Category Archives: Sex/Love Addiction & Partners of Sex Addicts

Articles about sex addiction, love addiction, and co-dependency.

Help for partners of sex addicts

Whether it’s porn addiction, infidelity, or obsessive sex related behaviors, being in a relationship with a sex addict or someone who repeatedly lies about their sexual behaviors can be paralyzing and often end in divorce or a break up. Partners of sex addicts often struggle with intense anxiety and fear that their partner will continue to repeat the obsessive porn use, the affair, the sex with strangers, or the obsessive sexual behaviors.

Partner’s of sex addicts often experience intense confusion and shame because of their being married or in relationship with a sex addict.

You stay because you love them, it’s what you know, because the passion you experience together seems impossible to recreate, or maybe because you have children together. You stay married to or in a relationship with a sex addict because, well, you don’t know. Or maybe it’s because when things are good, they are really good. Your friends are fed up with you, they think you deserve better, they are no longer willing to listen, be your counselor, or therapist when you come to them hurt and confused about your partner’s most recent infidelity – whether it was new porn you discovered on the computer, conversations of them sex-chatting on-line with someone, or evidence that they are having an affair again. Your friends tell you to leave the marriage or relationship but you feel they just don’t understand. Or maybe your friends don’t even know. Keeping a partner’s sexual addiction a secret is common.

Partners of sex addicts often experience such intense shame that they keep their pain and their partner’s addiction a secret.

You may feel having friends know about the disrespectful behaviors – the lying and cheating, would be humiliating. So you may be coping with the pain of the infidelity-the addiction alone. Which makes coping with the feelings you have even more difficult. Your own obsessions about where your partner is at any given moment, what they are doing, what they lied about today, whether you will ever be able to trust them again, keep you from experiencing your own happiness, pleasure, success, healing, etc.

You may have resorted to spying – gps tracking, reading texts, hacking into emails and tracking their every click on the computer…

you are now addicted to tracking them and most of the time tracking them no longer relieves the anxiety you feel when you are away from one another. The only time you feel like you can relax slightly and not obsess about their every move is when you are together. This can be incredibly confusing and if you have no one to talk to about it, you feel alone in your relationship but also alone in the world. Seeing a therapist who understands what you are struggling with can be incredibly helpful. But if you are not yet ready for this, here are some amazing books that can help you better understand some of the feelings you are experience and help you to know that you are not alone. Your Sexually Addicted  Spouse by Barbara Steffens & Mending a Shattered Heart by Stefanie Carnes


True Love or Co-dependency?

Is the book the Giving Tree about true love or co-dependency?
One of my many insightful clients brought up recently that the book “The Giving Tree” seems more about a person’s co-dependency with a partner who takes, is selfish, and never gives, than a beautiful friendship or loving partnership. So I had to open up that old book on my shelf and take another look at it from a therapist’s perspective. Wow, did I agree.
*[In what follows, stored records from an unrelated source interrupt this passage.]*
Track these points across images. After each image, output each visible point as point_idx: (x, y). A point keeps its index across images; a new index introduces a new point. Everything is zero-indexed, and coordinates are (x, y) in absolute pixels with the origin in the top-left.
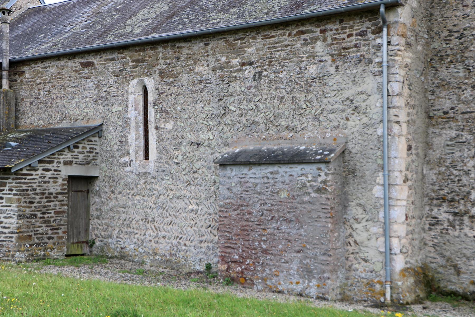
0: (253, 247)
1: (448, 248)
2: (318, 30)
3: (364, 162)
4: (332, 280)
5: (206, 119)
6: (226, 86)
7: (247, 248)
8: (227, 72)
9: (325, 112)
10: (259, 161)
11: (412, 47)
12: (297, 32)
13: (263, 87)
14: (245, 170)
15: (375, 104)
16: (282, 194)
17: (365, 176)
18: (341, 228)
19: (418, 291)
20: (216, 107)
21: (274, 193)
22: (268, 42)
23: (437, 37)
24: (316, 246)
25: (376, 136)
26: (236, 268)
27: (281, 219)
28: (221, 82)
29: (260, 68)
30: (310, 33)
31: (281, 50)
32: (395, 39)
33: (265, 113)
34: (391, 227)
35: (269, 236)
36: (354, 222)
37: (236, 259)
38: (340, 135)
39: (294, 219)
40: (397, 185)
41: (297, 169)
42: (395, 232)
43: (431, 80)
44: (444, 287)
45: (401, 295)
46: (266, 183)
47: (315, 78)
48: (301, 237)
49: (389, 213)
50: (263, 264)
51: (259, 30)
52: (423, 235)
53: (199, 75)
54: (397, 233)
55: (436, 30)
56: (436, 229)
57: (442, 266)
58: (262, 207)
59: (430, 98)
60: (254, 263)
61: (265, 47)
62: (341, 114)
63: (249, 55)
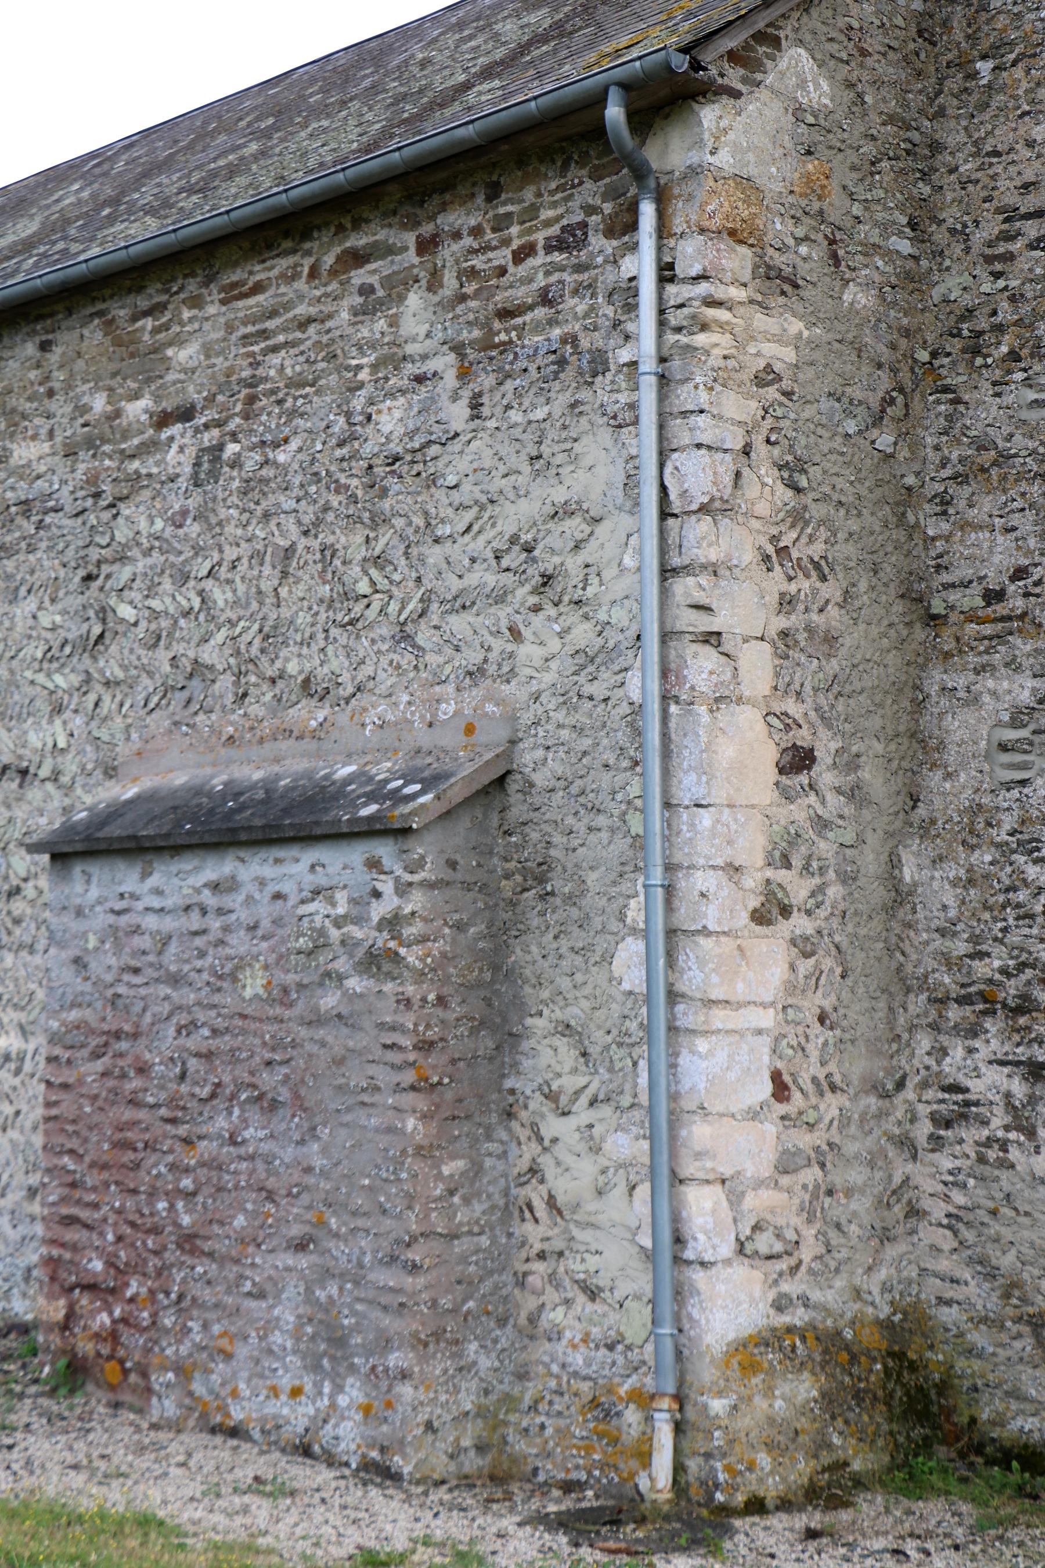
0: (149, 1222)
1: (1007, 1233)
2: (410, 238)
3: (581, 827)
4: (425, 1383)
5: (45, 665)
6: (106, 516)
7: (133, 1225)
8: (111, 458)
9: (435, 606)
10: (168, 835)
11: (808, 293)
12: (338, 259)
13: (223, 513)
14: (128, 877)
15: (622, 554)
16: (249, 981)
17: (583, 893)
18: (489, 1138)
19: (836, 1440)
20: (76, 612)
21: (220, 977)
22: (241, 314)
23: (958, 249)
24: (360, 1222)
25: (625, 709)
26: (94, 1313)
27: (243, 1097)
28: (90, 502)
29: (216, 432)
30: (382, 257)
31: (286, 344)
32: (690, 250)
33: (232, 624)
34: (684, 1133)
35: (202, 1173)
36: (547, 1107)
37: (95, 1274)
38: (490, 708)
39: (284, 1094)
40: (705, 932)
41: (294, 869)
42: (698, 1155)
43: (937, 448)
44: (993, 1423)
45: (719, 1465)
46: (196, 933)
47: (397, 459)
48: (311, 1180)
49: (673, 1066)
50: (181, 1297)
51: (211, 266)
52: (901, 1169)
53: (22, 478)
54: (709, 1164)
55: (951, 215)
56: (961, 1142)
57: (984, 1320)
58: (181, 1041)
59: (931, 532)
60: (152, 1292)
61: (233, 338)
62: (493, 610)
63: (182, 376)
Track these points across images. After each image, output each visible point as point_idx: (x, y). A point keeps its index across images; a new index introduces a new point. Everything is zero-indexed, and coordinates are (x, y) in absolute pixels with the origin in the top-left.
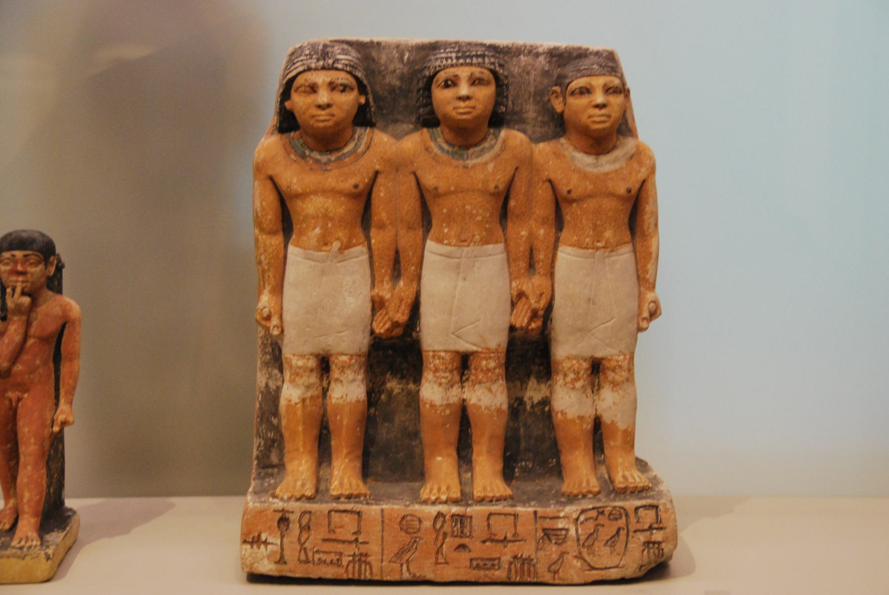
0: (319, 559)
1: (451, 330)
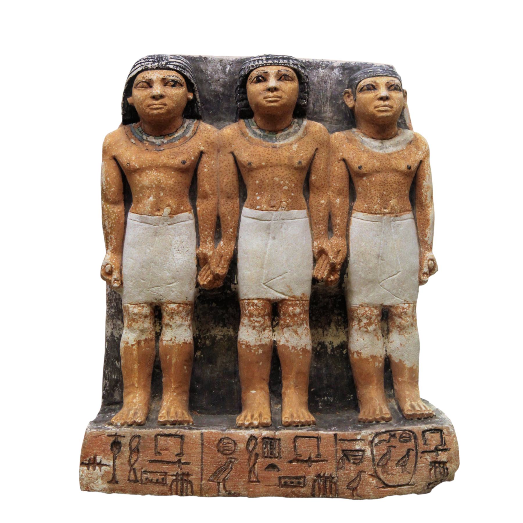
0: (146, 479)
1: (263, 281)
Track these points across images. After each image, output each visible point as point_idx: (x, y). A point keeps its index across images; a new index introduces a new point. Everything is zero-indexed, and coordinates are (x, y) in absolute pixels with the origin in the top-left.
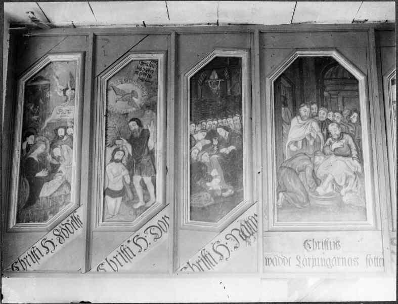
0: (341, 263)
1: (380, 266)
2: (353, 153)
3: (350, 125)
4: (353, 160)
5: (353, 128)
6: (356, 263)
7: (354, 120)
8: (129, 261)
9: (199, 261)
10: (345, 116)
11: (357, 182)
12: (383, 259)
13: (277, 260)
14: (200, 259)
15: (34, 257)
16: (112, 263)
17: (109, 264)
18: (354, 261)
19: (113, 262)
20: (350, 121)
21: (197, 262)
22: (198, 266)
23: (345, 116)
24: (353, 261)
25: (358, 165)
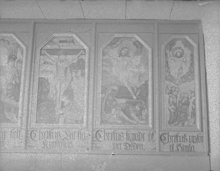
6: (185, 139)
9: (173, 136)
22: (172, 138)
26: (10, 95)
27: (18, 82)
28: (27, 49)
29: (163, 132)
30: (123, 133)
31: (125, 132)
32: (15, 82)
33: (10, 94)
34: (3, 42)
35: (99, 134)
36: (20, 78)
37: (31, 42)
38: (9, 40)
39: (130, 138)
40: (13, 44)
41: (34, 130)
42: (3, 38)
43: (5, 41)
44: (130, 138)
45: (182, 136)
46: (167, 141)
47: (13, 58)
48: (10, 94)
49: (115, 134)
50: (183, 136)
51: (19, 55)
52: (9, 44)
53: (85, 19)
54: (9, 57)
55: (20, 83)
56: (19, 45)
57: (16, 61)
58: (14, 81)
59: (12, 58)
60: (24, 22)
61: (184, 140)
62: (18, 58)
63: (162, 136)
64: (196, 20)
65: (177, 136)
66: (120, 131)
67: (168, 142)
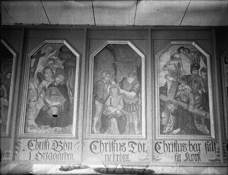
0: (108, 149)
1: (210, 151)
2: (5, 95)
3: (6, 80)
4: (4, 99)
5: (7, 81)
6: (185, 148)
7: (9, 77)
8: (44, 149)
9: (171, 144)
10: (4, 75)
11: (5, 111)
12: (140, 143)
13: (61, 156)
14: (172, 143)
15: (112, 148)
16: (102, 145)
17: (164, 145)
18: (183, 146)
19: (117, 145)
20: (6, 78)
21: (105, 143)
22: (39, 145)
23: (4, 75)
24: (182, 147)
25: (7, 101)
26: (198, 105)
27: (205, 92)
28: (211, 58)
29: (157, 141)
30: (185, 144)
31: (187, 142)
32: (202, 92)
33: (198, 104)
34: (183, 51)
35: (158, 145)
36: (206, 88)
37: (21, 48)
38: (189, 48)
39: (167, 147)
40: (195, 53)
41: (158, 143)
42: (182, 46)
43: (185, 50)
44: (167, 147)
45: (120, 144)
46: (98, 150)
47: (196, 66)
48: (198, 104)
49: (176, 145)
50: (121, 144)
51: (202, 65)
52: (189, 52)
53: (51, 25)
54: (191, 66)
55: (207, 93)
56: (200, 53)
57: (200, 70)
58: (200, 91)
59: (195, 66)
60: (78, 29)
61: (184, 149)
62: (201, 67)
63: (93, 144)
64: (72, 25)
65: (175, 144)
66: (182, 142)
67: (164, 151)
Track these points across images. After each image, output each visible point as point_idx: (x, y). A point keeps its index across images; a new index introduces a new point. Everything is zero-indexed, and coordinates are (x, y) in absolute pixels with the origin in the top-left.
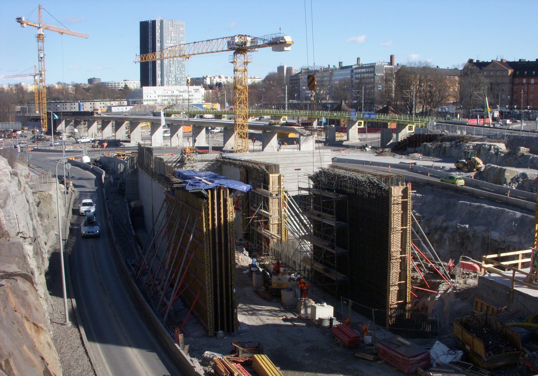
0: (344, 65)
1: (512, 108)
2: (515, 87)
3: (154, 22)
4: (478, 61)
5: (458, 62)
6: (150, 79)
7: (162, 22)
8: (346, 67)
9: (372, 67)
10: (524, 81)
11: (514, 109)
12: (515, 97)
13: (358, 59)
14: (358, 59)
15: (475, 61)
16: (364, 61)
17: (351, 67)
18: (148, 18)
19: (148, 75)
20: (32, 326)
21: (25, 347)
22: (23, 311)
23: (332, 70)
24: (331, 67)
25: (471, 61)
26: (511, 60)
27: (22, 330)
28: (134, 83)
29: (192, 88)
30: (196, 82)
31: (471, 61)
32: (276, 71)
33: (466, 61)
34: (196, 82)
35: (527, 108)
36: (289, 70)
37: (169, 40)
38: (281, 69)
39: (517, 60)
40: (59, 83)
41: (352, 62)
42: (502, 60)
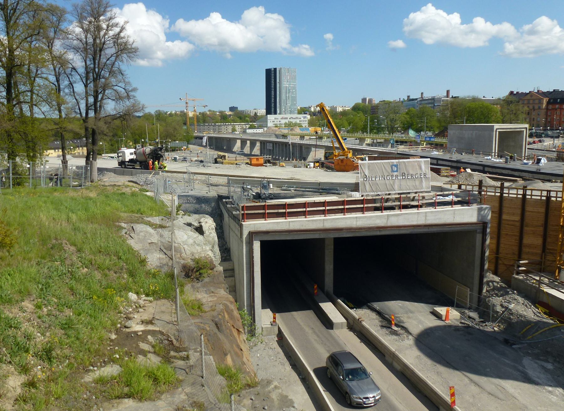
0: (411, 98)
1: (545, 130)
2: (549, 113)
3: (275, 69)
4: (517, 93)
5: (503, 94)
6: (273, 109)
7: (280, 69)
8: (413, 100)
9: (433, 100)
10: (557, 106)
11: (548, 130)
12: (549, 120)
13: (422, 93)
14: (422, 93)
15: (515, 93)
16: (427, 96)
17: (416, 99)
18: (272, 67)
19: (271, 108)
20: (236, 331)
21: (234, 346)
22: (231, 322)
23: (402, 102)
24: (402, 100)
25: (512, 93)
26: (545, 90)
27: (232, 335)
28: (262, 111)
29: (301, 116)
30: (303, 111)
31: (512, 93)
32: (360, 102)
33: (507, 93)
34: (303, 111)
35: (559, 129)
36: (370, 101)
37: (284, 83)
38: (364, 100)
39: (551, 90)
40: (209, 111)
41: (418, 96)
42: (538, 91)
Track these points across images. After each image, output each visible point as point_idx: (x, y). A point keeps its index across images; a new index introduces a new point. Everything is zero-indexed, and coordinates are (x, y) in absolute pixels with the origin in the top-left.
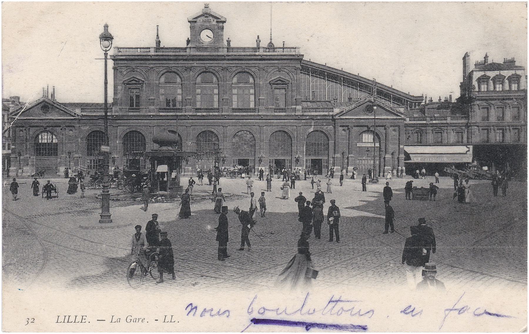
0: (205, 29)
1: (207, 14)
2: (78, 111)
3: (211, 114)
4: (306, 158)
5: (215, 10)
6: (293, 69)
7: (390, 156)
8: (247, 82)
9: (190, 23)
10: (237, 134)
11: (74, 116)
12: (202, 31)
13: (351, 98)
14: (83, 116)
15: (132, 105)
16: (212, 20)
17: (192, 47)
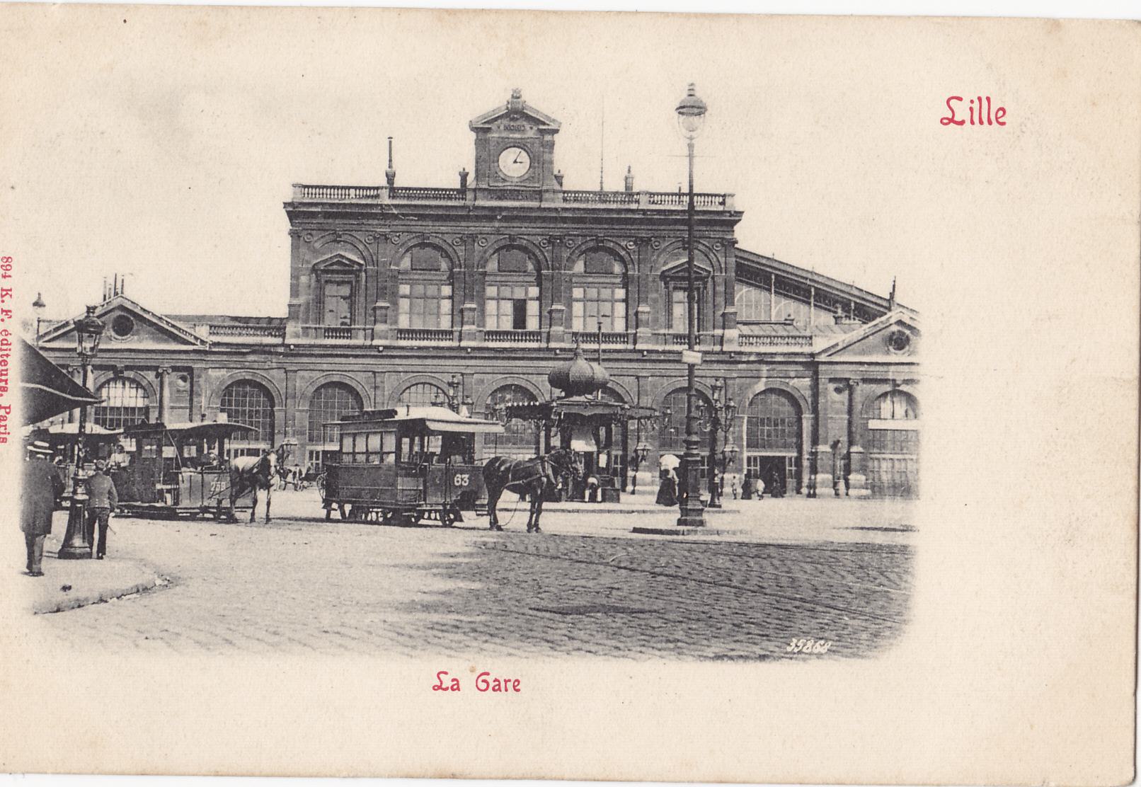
1: (516, 111)
2: (203, 332)
4: (750, 454)
5: (536, 101)
7: (829, 450)
8: (610, 273)
9: (477, 133)
16: (528, 127)
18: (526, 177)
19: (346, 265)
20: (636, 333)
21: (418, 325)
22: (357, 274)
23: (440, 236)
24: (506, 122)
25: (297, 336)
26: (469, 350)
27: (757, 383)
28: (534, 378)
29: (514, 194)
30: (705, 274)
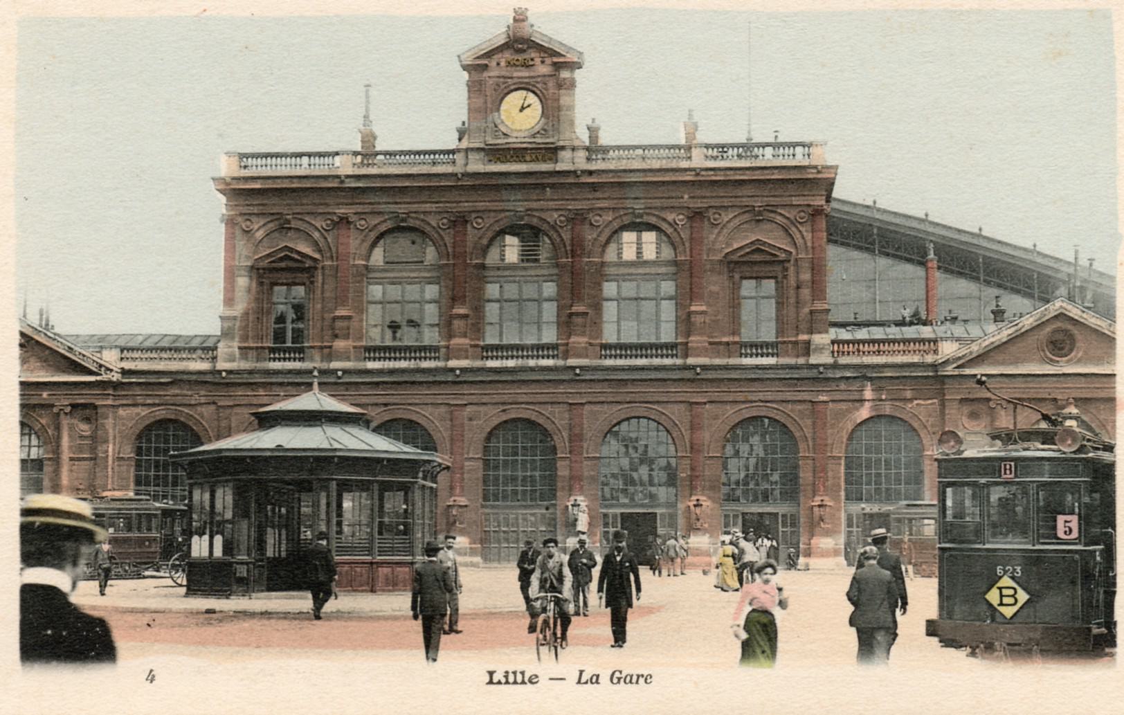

From my perspective, giving of oneself selflessly is not what love and friendship are about. I find that many of my clients are caught up in patterns of rescuing behaviors that result in their partners being dependent upon them. Ultimately they end up feeling resentful about their partner‘s lack of responsibility, neediness, or selfishness yet struggle to get out of their patterns of giving or pursuing. Sometimes this is the only kind of love we  know and this is where the work begins to decrease unhealthy enmeshed behaviors that result in resentment, dependency, and co-dependency. Increasing healthy differentiation and ultimately learning to soothe ourselves when our partners may appear to need us to save or protect them is essential to changing the relationship dynamics and eliminating our own tendency towards co-dependent behaviors.  As the old saying goes, “It takes two to tango” is relevant here. In order to change a relationship we ultimately need to change how we react to our partner’s behaviors and their patterns of relating.

According to Wikipedia “Codependency is defined as a psychological condition or a relationship in which a person is controlled or manipulated by another who is affected with a pathological condition (typically narcissism or drug addiction); and in broader terms, it refers to the dependence on the needs of, or control of, another. It also often involves placing a lower priority on one’s own needs, while being excessively preoccupied with the needs of others.” I actually don’t think that the person one is co-dependent with has to be narcissistic or an addict; that sometimes, that person could just be enjoying receiving like the boy in the giving tree. When my clients get caught up in co-dependency or acting like a parent to a child in their adult relationships, I encourage them to consider what they are getting out of relating with their partner in this way. While there are many disadvantages to having a partner be dependent upon us there are advantages to this as well – it can feel pretty good to feel needed or to feel in control.  But when does this get confused with feeling loved? Without the support of an objective supporter, it may be hard to pull back and see how the dynamic maintains itself and how we continue to feel like the victim in our relationships.  If you find yourself experiencing these feelings repeatedly in your relationships it may be time to take a look inward… if you want to create something different.